* _Provided text_:
○ ○ ○ ○
While customer service has declined across the board in recent years, one airline in particular has totally lost its way. I don't want to call it out, but this airline used to market itself as "The Friendly Skies." The skies may be friendly, but their service on the ground more resembles Nurse Ratched in "One Flew Over the Cuckoo's Nest."

My family had a particularly upsetting experience during the holiday travel season one year ago, which I documented in a letter to the president and CEO of the airline. To this day, I've yet to hear back from said president.

Allow me to share a condensed version of the letter. Welcome to my world.

In early November 2007, I purchased four tickets to get my family to the annual Watts Christmas party, a tradition since 1981. We made it to the airport two hours early on travel day and proceeded to have the worst travel experience of our lives.

I guess red flags should have gone up when I could not get a boarding pass online. The airline Web site directed me to the ticket counter at Dulles International Airport. At the counter, we were told we would get assigned seats at the gate.
○ ○ ○ ○
* _Information provided_:
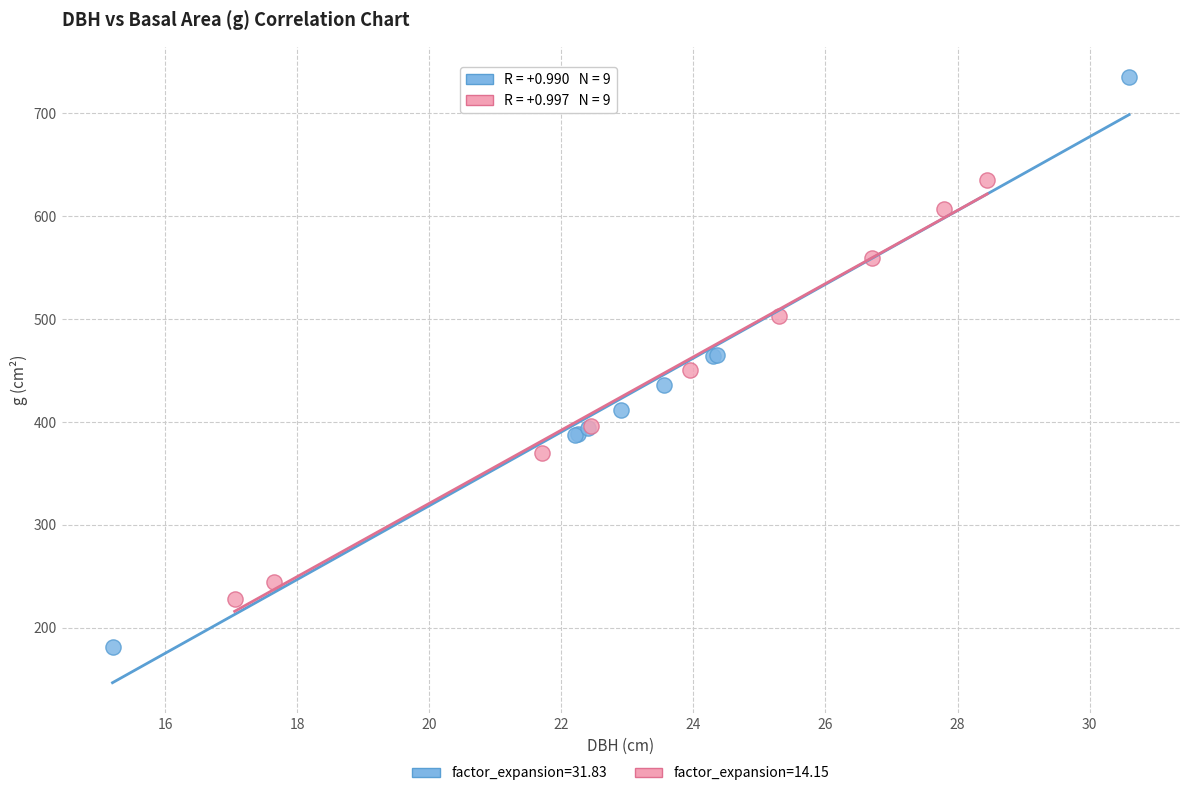

Which series reaches the minimum Y coordinate?

factor_expansion=31.83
○ ○ ○ ○
* _Activities_:
• 1. Translate into Spanish this sentence from the airline service essay above: "To this day, I've yet to hear back from said president."
• 2. Please lift from the airline service essay the part that opens with the words containing "Allow me to" and closes with "at the gate.".

* _Solutions to each task_:
• 1. Hasta el día de hoy, todavía no he recibido respuesta de dicho presidente.

• 2.
Allow me to share a condensed version of the letter. Welcome to my world.

In early November 2007, I purchased four tickets to get my family to the annual Watts Christmas party, a tradition since 1981. We made it to the airport two hours early on travel day and proceeded to have the worst travel experience of our lives.

I guess red flags should have gone up when I could not get a boarding pass online. The airline Web site directed me to the ticket counter at Dulles International Airport. At the counter, we were told we would get assigned seats at the gate.